(Records from a data source)
►
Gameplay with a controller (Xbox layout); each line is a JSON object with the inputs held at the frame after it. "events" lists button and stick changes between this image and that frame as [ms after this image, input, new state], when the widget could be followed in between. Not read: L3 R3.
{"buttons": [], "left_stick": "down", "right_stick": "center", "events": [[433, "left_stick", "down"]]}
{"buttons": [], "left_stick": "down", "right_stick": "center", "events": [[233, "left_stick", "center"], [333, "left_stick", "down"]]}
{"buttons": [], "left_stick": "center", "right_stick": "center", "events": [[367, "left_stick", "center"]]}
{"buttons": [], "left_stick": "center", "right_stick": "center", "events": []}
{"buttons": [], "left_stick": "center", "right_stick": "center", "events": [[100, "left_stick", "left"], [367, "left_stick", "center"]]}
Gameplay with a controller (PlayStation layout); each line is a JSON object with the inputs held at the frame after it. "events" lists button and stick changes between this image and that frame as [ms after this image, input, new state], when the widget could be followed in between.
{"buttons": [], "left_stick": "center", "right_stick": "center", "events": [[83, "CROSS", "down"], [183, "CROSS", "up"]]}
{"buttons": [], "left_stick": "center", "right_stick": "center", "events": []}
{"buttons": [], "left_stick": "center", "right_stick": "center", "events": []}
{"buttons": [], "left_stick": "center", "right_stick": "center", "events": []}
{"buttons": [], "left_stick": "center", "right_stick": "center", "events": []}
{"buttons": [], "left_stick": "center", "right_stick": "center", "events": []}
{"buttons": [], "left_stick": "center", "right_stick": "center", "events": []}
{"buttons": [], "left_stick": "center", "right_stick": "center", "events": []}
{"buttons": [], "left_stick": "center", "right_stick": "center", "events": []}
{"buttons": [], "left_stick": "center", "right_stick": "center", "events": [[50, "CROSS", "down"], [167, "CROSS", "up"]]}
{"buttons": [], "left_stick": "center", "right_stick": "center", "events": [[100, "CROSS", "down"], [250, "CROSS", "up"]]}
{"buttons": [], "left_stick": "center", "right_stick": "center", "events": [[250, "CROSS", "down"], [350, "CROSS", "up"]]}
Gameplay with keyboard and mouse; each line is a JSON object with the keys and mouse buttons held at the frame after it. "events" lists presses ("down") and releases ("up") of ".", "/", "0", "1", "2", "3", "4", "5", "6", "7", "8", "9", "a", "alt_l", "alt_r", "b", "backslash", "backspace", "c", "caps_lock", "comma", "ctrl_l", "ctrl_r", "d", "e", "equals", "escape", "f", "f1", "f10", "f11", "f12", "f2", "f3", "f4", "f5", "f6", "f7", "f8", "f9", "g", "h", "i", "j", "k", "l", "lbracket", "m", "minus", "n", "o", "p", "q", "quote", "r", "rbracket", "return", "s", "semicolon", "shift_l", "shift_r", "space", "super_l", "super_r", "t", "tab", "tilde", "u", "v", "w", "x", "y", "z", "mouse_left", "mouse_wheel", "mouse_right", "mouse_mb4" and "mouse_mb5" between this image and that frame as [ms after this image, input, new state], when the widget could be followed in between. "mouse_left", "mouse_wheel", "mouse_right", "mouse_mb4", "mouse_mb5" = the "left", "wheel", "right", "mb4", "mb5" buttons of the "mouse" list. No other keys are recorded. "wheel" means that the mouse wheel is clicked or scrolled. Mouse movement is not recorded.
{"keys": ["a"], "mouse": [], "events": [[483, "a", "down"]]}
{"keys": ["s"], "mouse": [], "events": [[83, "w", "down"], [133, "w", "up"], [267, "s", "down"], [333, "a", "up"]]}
◄
- Work instructions -
The entries above must each be repeated exactly.

- Your response -
Gameplay with a controller (Xbox layout); each line is a JSON object with the inputs held at the frame after it. "events" lists button and stick changes between this image and that frame as [ms after this image, input, new state], when the widget could be followed in between. Not read: L3 R3.
{"buttons": [], "left_stick": "down", "right_stick": "center", "events": [[433, "left_stick", "down"]]}
{"buttons": [], "left_stick": "down", "right_stick": "center", "events": [[233, "left_stick", "center"], [333, "left_stick", "down"]]}
{"buttons": [], "left_stick": "center", "right_stick": "center", "events": [[367, "left_stick", "center"]]}
{"buttons": [], "left_stick": "center", "right_stick": "center", "events": []}
{"buttons": [], "left_stick": "center", "right_stick": "center", "events": [[100, "left_stick", "left"], [367, "left_stick", "center"]]}
Gameplay with a controller (PlayStation layout); each line is a JSON object with the inputs held at the frame after it. "events" lists button and stick changes between this image and that frame as [ms after this image, input, new state], when the widget could be followed in between.
{"buttons": [], "left_stick": "center", "right_stick": "center", "events": [[83, "CROSS", "down"], [183, "CROSS", "up"]]}
{"buttons": [], "left_stick": "center", "right_stick": "center", "events": []}
{"buttons": [], "left_stick": "center", "right_stick": "center", "events": []}
{"buttons": [], "left_stick": "center", "right_stick": "center", "events": []}
{"buttons": [], "left_stick": "center", "right_stick": "center", "events": []}
{"buttons": [], "left_stick": "center", "right_stick": "center", "events": []}
{"buttons": [], "left_stick": "center", "right_stick": "center", "events": []}
{"buttons": [], "left_stick": "center", "right_stick": "center", "events": []}
{"buttons": [], "left_stick": "center", "right_stick": "center", "events": []}
{"buttons": [], "left_stick": "center", "right_stick": "center", "events": [[50, "CROSS", "down"], [167, "CROSS", "up"]]}
{"buttons": [], "left_stick": "center", "right_stick": "center", "events": [[100, "CROSS", "down"], [250, "CROSS", "up"]]}
{"buttons": [], "left_stick": "center", "right_stick": "center", "events": [[250, "CROSS", "down"], [350, "CROSS", "up"]]}
Gameplay with keyboard and mouse; each line is a JSON object with the keys and mouse buttons held at the frame after it. "events" lists presses ("down") and releases ("up") of ".", "/", "0", "1", "2", "3", "4", "5", "6", "7", "8", "9", "a", "alt_l", "alt_r", "b", "backslash", "backspace", "c", "caps_lock", "comma", "ctrl_l", "ctrl_r", "d", "e", "equals", "escape", "f", "f1", "f10", "f11", "f12", "f2", "f3", "f4", "f5", "f6", "f7", "f8", "f9", "g", "h", "i", "j", "k", "l", "lbracket", "m", "minus", "n", "o", "p", "q", "quote", "r", "rbracket", "return", "s", "semicolon", "shift_l", "shift_r", "space", "super_l", "super_r", "t", "tab", "tilde", "u", "v", "w", "x", "y", "z", "mouse_left", "mouse_wheel", "mouse_right", "mouse_mb4" and "mouse_mb5" between this image and that frame as [ms after this image, input, new state], when the widget could be followed in between. "mouse_left", "mouse_wheel", "mouse_right", "mouse_mb4", "mouse_mb5" = the "left", "wheel", "right", "mb4", "mb5" buttons of the "mouse" list. No other keys are recorded. "wheel" means that the mouse wheel is clicked or scrolled. Mouse movement is not recorded.
{"keys": ["a"], "mouse": [], "events": [[483, "a", "down"]]}
{"keys": ["s"], "mouse": [], "events": [[83, "w", "down"], [133, "w", "up"], [267, "s", "down"], [333, "a", "up"]]}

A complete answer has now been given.